A beautiful thing about science is that it’s constantly revised. In 1929, Edwin Hubble discovered that the universe was expanding. This means that the galaxies around ours are moving away from us as space is also expanding. As my Astronomy 101 professor explained it (and as plenty have before), you can think of as a sort of inflating balloon.
This week, astronomers working with the Hubble Space Telescope have determined that the universe is expanding faster than previously thought—between 5 and 9 percent faster, to be precise.
This new number comes after the scientists, led by Adam Reiss, who won the Nobel prize in 2011 for finding evidence that universe expansion is speeding up, measured pulsating Cepheid stars in 19 galaxies. Then, the observed brightness of the stars were compare with their true brightness, and scientists calculated their distance to supernovae in faraway galaxies.
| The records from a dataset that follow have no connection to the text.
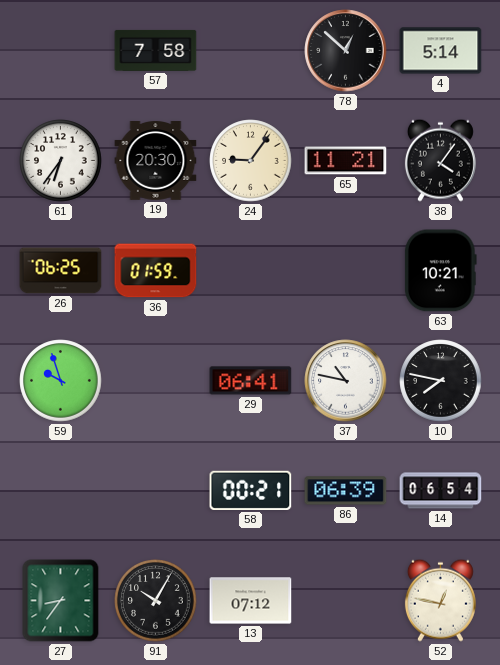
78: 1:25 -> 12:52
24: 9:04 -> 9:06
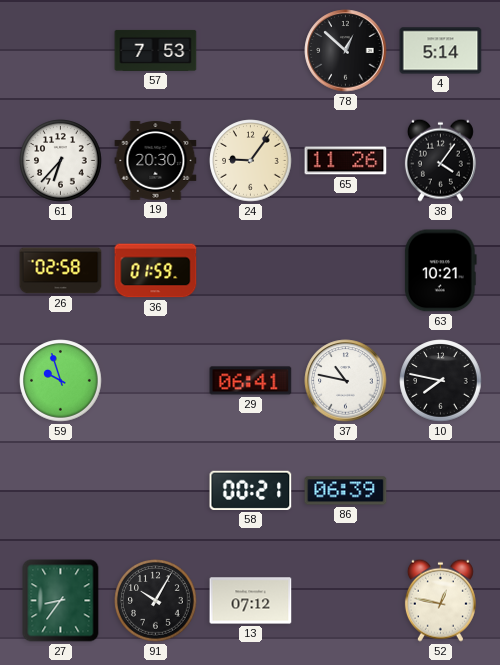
57: 7:58 -> 7:53
61: 6:36 -> 6:37
65: 11:21 -> 11:26
26: 06:25 -> 02:58
14: 06:54 -> none
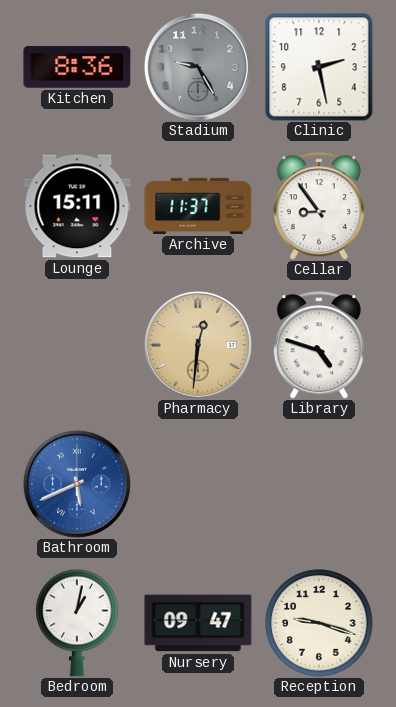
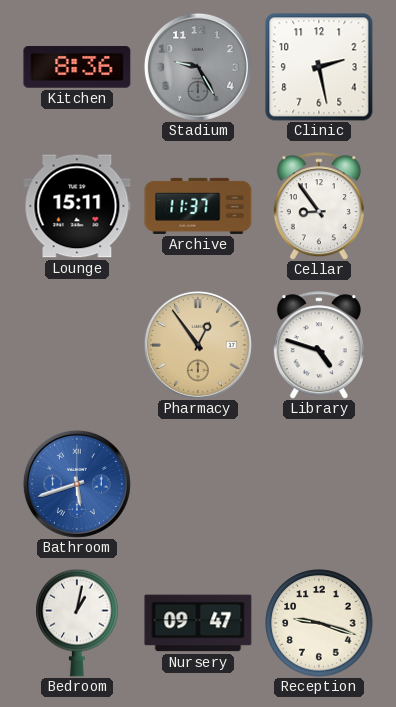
Pharmacy: 12:31 -> 12:54
Bathroom: 5:41 -> 5:42
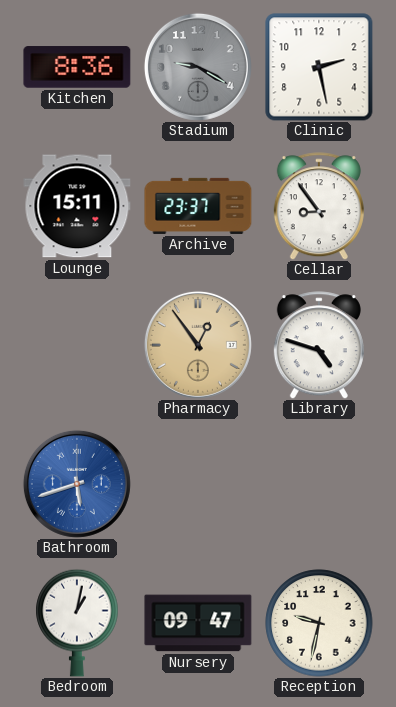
Stadium: 9:25 -> 9:20
Archive: 11:37 -> 23:37
Reception: 9:18 -> 9:32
Those distances were then compared with the expansion of space (which is calculated by observing how light stretches from from receding galaxies). These two values went into what is called the Hubble constant, which is the rate at which the universe is expanding.
The new Hubble constant value is 73.2 kilometers per second per megaparsec. And when the team was comparing that value with the Wilkinson Microwave Anisotropy Probe and ESA’s Planck satellite predictions, the numbers came out to be 5 and 9 percent smaller, respectively.
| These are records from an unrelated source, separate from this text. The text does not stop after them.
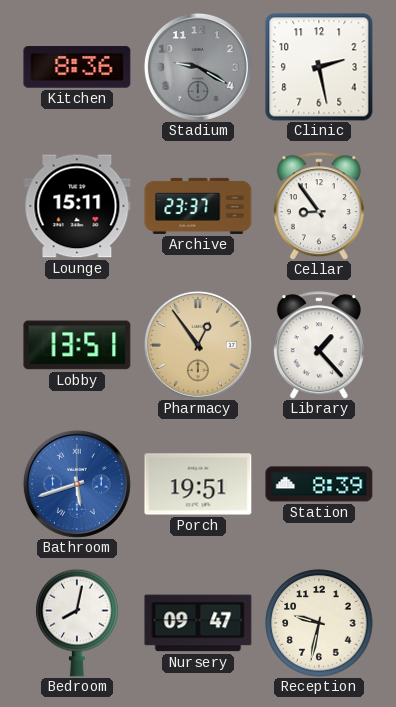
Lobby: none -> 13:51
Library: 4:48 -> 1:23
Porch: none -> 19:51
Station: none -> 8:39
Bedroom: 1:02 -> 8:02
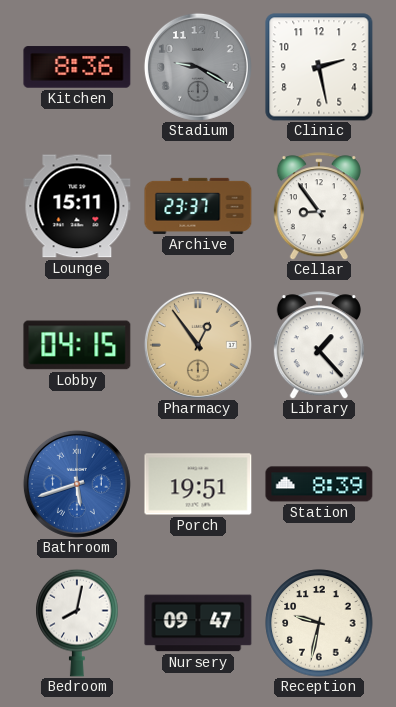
Lobby: 13:51 -> 04:15
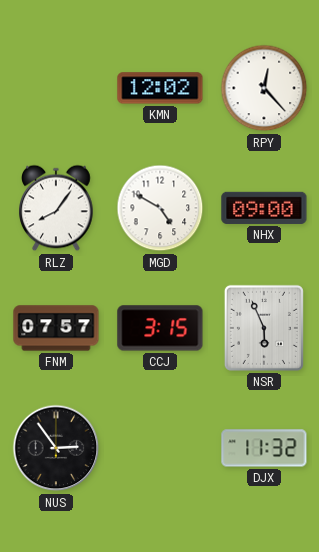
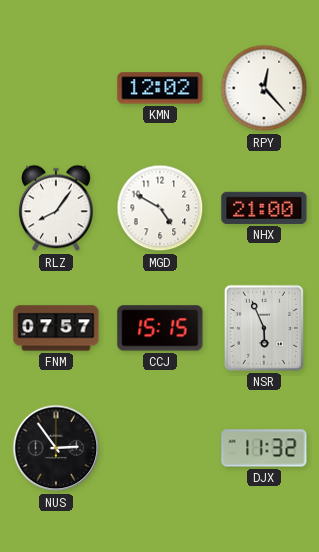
NHX: 09:00 -> 21:00
CCJ: 3:15 -> 15:15
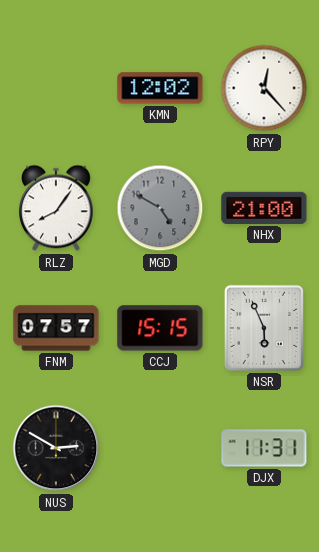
MGD dial: white -> grey
NUS: 2:54 -> 2:50
DJX: 11:32 -> 11:31
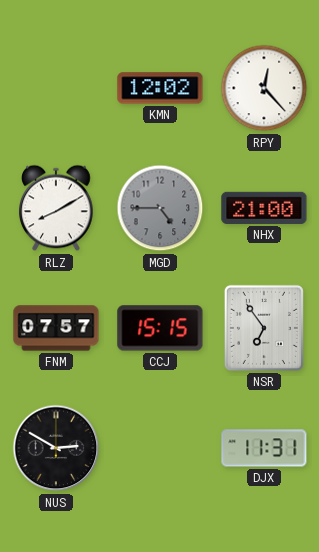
RLZ: 8:06 -> 8:10
MGD: 4:50 -> 4:45
NSR: 5:56 -> 6:54
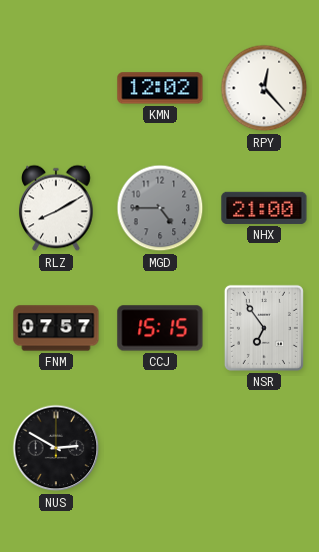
DJX: 11:31 -> none
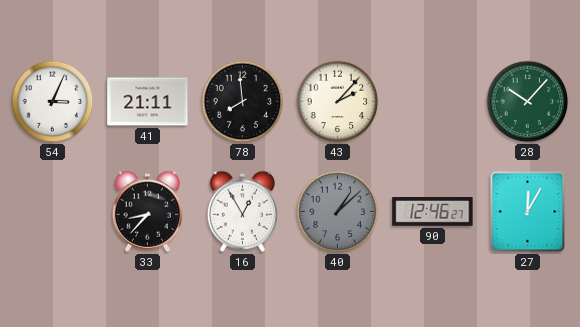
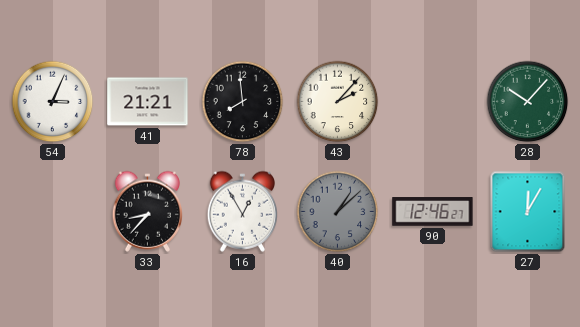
41: 21:11 -> 21:21
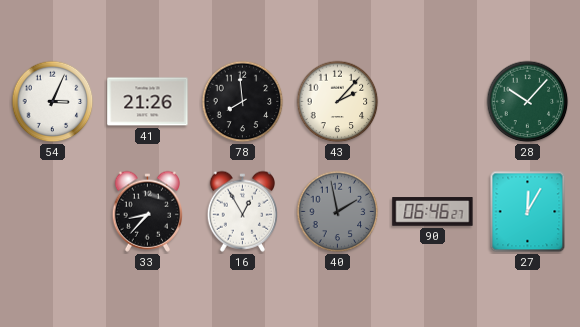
41: 21:21 -> 21:26
40: 1:08 -> 1:58
90: 12:46 -> 06:46
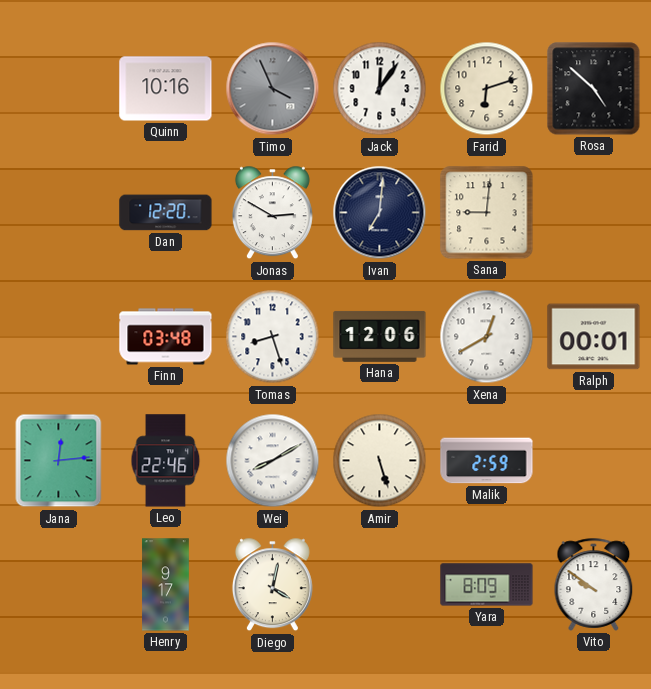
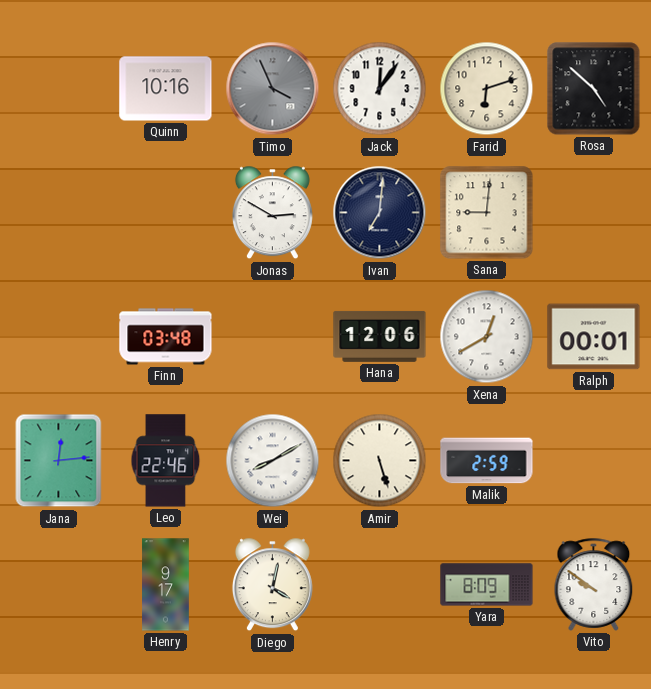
Dan: 12:20 -> none
Tomas: 8:27 -> none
Now, there are a couple of reasons for this discrepancy: dark energy might be shoving galaxies away from each other with growing strength. Or, new subatomic particles that travel close to the speed of light (known as dark radiation) could be throwing off the predictions. Or, for the third in the trifecta of “dark” elements of space: dark matter might have some strange characteristics we don’t know about yet.
“This surprising finding may be an important clue to understanding those mysterious parts of the universe that make up 95 percent of everything and don’t emit light, such as dark energy, dark matter, and dark radiation,” Riess said in a press release.
And it might also put Einstein’s general theory of relativity to the test. This revised Hubble constant is is more accurate than it ever has been before, with an uncertainty of about 2.4 percent, compared with the previous 3.3 percent. A team of astronomers are now working with Hubble to reduce the uncertainty in the Hubble constant to get it down to 1 percent.